F4 Prior to the closing of the Issuer's IPO, each share of Series B Preferred Stock is convertible, at the option of the holder, into approximately 0.18580 shares of the Issuer's Class A common stock (after giving effect to the Reverse Split).
F5 This Form 3 is being filed by the undersigned as well as the entities listed on the Joint Filer Information Statement attached as an exhibit hereto (the "Reporting Persons"). Deerfield Mgmt IV, L.P. is the general partner of Deerfield Private Design Fund IV, L.P. ("Fund IV"). Deerfield Mgmt HIF, L.P. is the general partner of Deerfield Healthcare Innovations Fund, L.P. (collectively with Fund IV, the "Funds"). Deerfield Management Company, L.P. is the investment manager of the Funds. James E. Flynn is the sole member of the general partner of each of Deerfield Mgmt IV, L.P., Deerfield Mgmt HIF, L.P. and Deerfield Management Company, L.P.

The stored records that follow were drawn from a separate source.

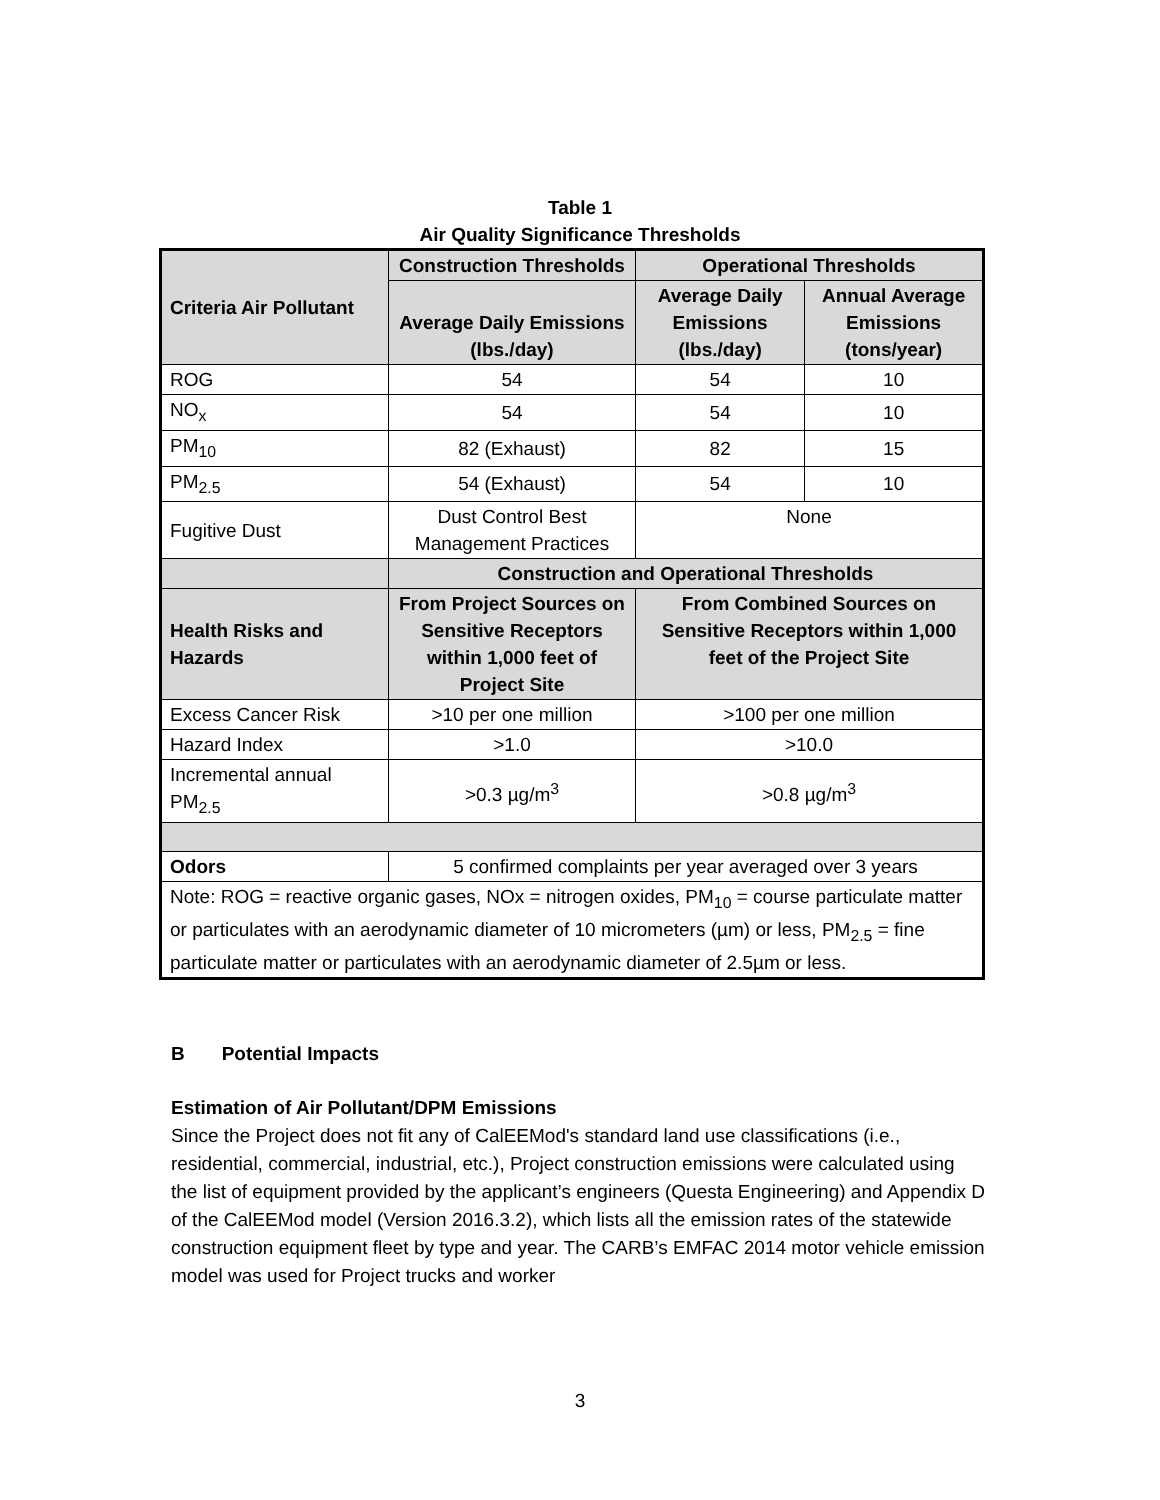Table 1
Air Quality Significance Thresholds
| Criteria Air Pollutant | Construction Thresholds | Operational Thresholds | |
| --- | --- | --- | --- |
| | Average Daily Emissions (lbs./day) | Average Daily Emissions (lbs./day) | Annual Average Emissions (tons/year) |
| ROG | 54 | 54 | 10 |
| NO<sub>x</sub> | 54 | 54 | 10 |
| PM<sub>10</sub> | 82 (Exhaust) | 82 | 15 |
| PM<sub>2.5</sub> | 54 (Exhaust) | 54 | 10 |
| Fugitive Dust | Dust Control Best Management Practices | None | |
| | Construction and Operational Thresholds | | |
| Health Risks and Hazards | From Project Sources on Sensitive Receptors within 1,000 feet of Project Site | From Combined Sources on Sensitive Receptors within 1,000 feet of the Project Site | |
| Excess Cancer Risk | >10 per one million | >100 per one million | |
| Hazard Index | >1.0 | >10.0 | |
| Incremental annual PM<sub>2.5</sub> | >0.3 µg/m<sup>3</sup> | >0.8 µg/m<sup>3</sup> | |
| Odors | 5 confirmed complaints per year averaged over 3 years | | |
| Note: ROG = reactive organic gases, NOx = nitrogen oxides, PM<sub>10</sub> = course particulate matter or particulates with an aerodynamic diameter of 10 micrometers (µm) or less, PM<sub>2.5</sub> = fine particulate matter or particulates with an aerodynamic diameter of 2.5µm or less. | | | |
B Potential Impacts
Estimation of Air Pollutant/DPM Emissions
Since the Project does not fit any of CalEEMod's standard land use classifications (i.e., residential, commercial, industrial, etc.), Project construction emissions were calculated using the list of equipment provided by the applicant’s engineers (Questa Engineering) and Appendix D of the CalEEMod model (Version 2016.3.2), which lists all the emission rates of the statewide construction equipment fleet by type and year. The CARB’s EMFAC 2014 motor vehicle emission model was used for Project trucks and worker
3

F6 In accordance with Instruction 5 (b)(iv) to Form 3, the entire amount of the Issuer's securities held by the Funds is reported herein. For purposes of Section 16 of the Securities Exchange Act of 1934, as amended, each Reporting Person disclaims beneficial ownership of any such securities, except to the extent of his/its indirect pecuniary interest therein, if any, and this report shall not be deemed an admission that such Reporting Person is the beneficial owner of such securities for purposes of Section 16 or otherwise.

Remarks:

Please see Joint Filer Information Statement attached as Exhibit 99 hereto. Each of Cameron Wheeler and Joseph Pearlberg, each of whom is an employee of Deerfield Management Company, serves as a director of the Issuer. Jonathan Isler, Attorney-in-Fact: Power of Attorney, which is hereby incorporated by reference to Exhibit 24 to a Form 3 with regard to Proteon Therapeutics, Inc. filed with the Securities and Exchange Commission on August 4, 2017 by Deerfield Special Situations Fund, L.P., Deerfield Partners, L.P., Deerfield International Master Fund, L.P., Deerfield Private Design Fund III, L.P., Deerfield Private Design Fund IV, L.P., Deerfield Mgmt, L.P., Deerfield Mgmt III, L.P., Deerfield Mgmt IV, L.P., Deerfield Management Company, L.P., and James E. Flynn.